Aspect Benefit Cost Mitigation
pgaudit.log = 'read, write' Full query visibility Significant log volume on busy databases Enable per-table via object audit on sensitive tables only; use session audit selectively.
pgaudit.log_parameter = on Captures bind variable values for full SQL reconstruction May log PII in parameter values Scrub parameters in the SIEM pipeline for known-PII column patterns; or disable and rely on statement structure alone.
MySQL JSON audit format Structured; pipeline-friendly Larger on-disk footprint than syslog format Rotate at 100 MB; compress with gzip at rest.
MongoDB filter expression Reduces audit volume May miss audit events if filter is misconfigured Test filter against known event types in staging; alert on unexpected silence from the audit stream.
Redis ACL log (in-memory) Zero write I/O overhead Lost on restart; limited to 256 entries Export via sidecar on a 10-second interval; store to syslog before restart.
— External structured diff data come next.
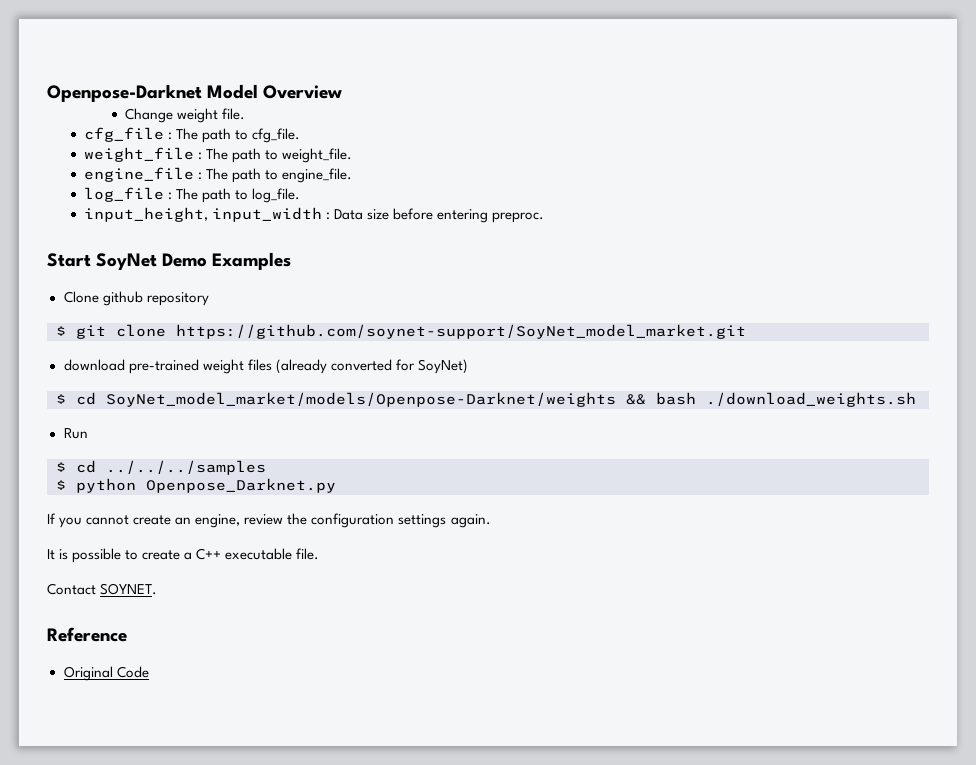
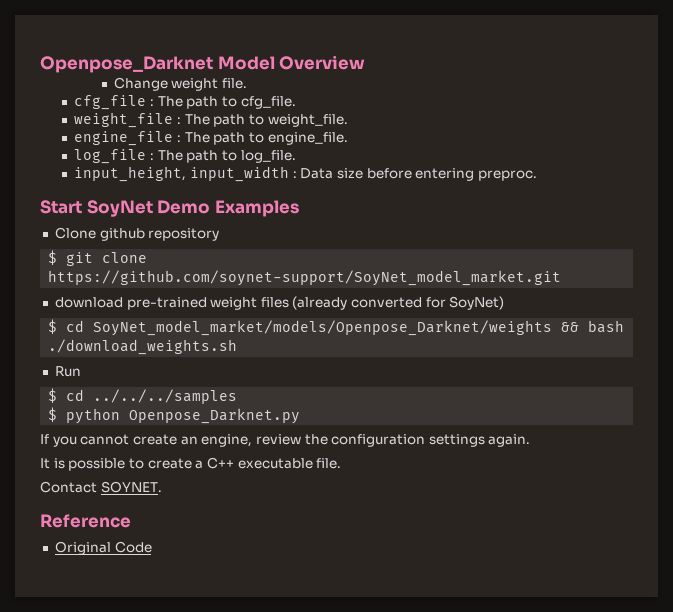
[47,84,202,102] Openpose-Darknet -> [40,56,213,73] Openpose_Darknet
[106,392,616,407] SoyNet_model_market/models/Openpose-Darknet/weights -> [93,320,553,336] SoyNet_model_market/models/Openpose_Darknet/weights

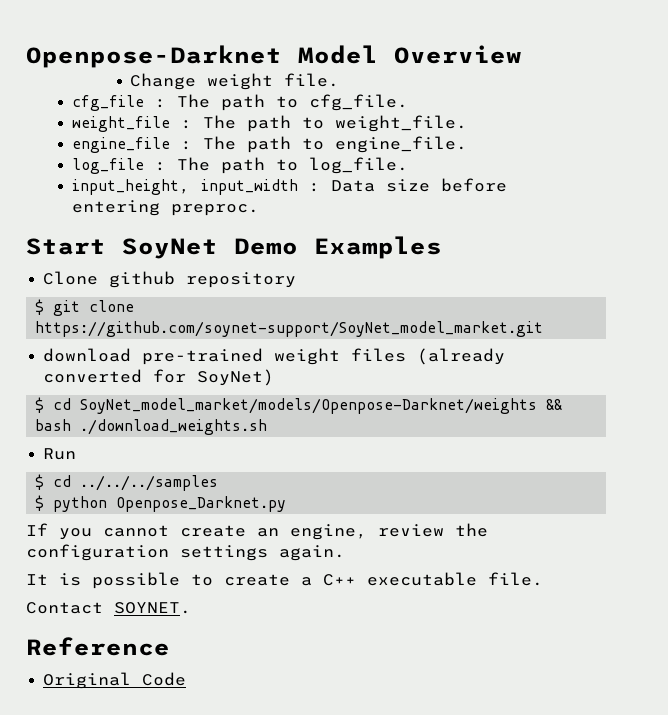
[40,56,213,73] Openpose_Darknet -> [26,45,282,68] Openpose-Darknet
[93,320,553,336] SoyNet_model_market/models/Openpose_Darknet/weights -> [80,398,538,414] SoyNet_model_market/models/Openpose-Darknet/weights

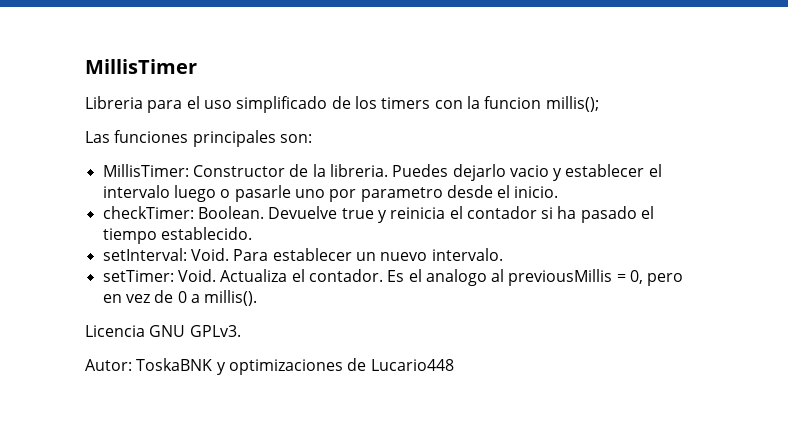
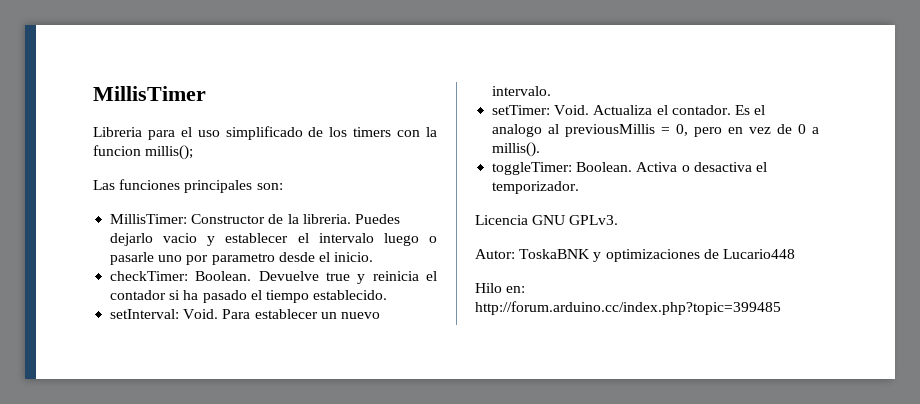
(258, 298) none -> [492,162,767,175] [492,181,580,194] // toggleTimer: Boolean. Activa o desactiva el temporizador.
(454, 365) none -> [475,283,526,293] [475,301,781,315] // Hilo en: http://forum.arduino.cc/index.php?topic=399485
Normalised SIEM schema Single alert rules across all DB engines Schema mapping requires maintenance as DB versions change Pin schema version in Vector config; test against a sample of each engine’s output on upgrade.

Failure Modes

Failure Symptom Detection Recovery
pgaudit not loaded after PostgreSQL restart Audit log silent; SHOW shared_preload_libraries missing pgaudit Alert on zero audit events for > 10 minutes from a database that normally produces them Add shared_preload_libraries to configuration management; test after every PostgreSQL restart.
MySQL audit plugin disabled by UNINSTALL PLUGIN Audit log stops; no entries for connections or queries Alert on zero audit events; monitor SHOW PLUGINS in a scheduled check Require PLUGIN_ADMIN privilege to install/uninstall plugins; restrict to DBA accounts only.
MongoDB audit log destination unreachable mongod falls back to no logging silently Alert on zero audit events from MongoDB source Set auditLog.destination to syslog as a fallback; test log delivery in pre-production.
Audit log disk full stops database writes PostgreSQL enters recovery mode; all writes fail Disk utilisation alert before reaching 100% Mount audit log on a dedicated volume; rotate aggressively; ship to remote sink and truncate locally.
Vector pipeline lag SIEM alert latency > 15 minutes Pipeline throughput metric drops; SIEM ingest timestamp lags @timestamp Scale Vector workers; add a log_pipeline_lag_seconds metric to the pipeline.
High log volume from pgaudit.log = 'read' on OLAP workload Log volume overwhelms SIEM ingest budget SIEM ingest cost alert Restrict read class to object-level audit on sensitive tables; exclude reporting/analytics users from session audit.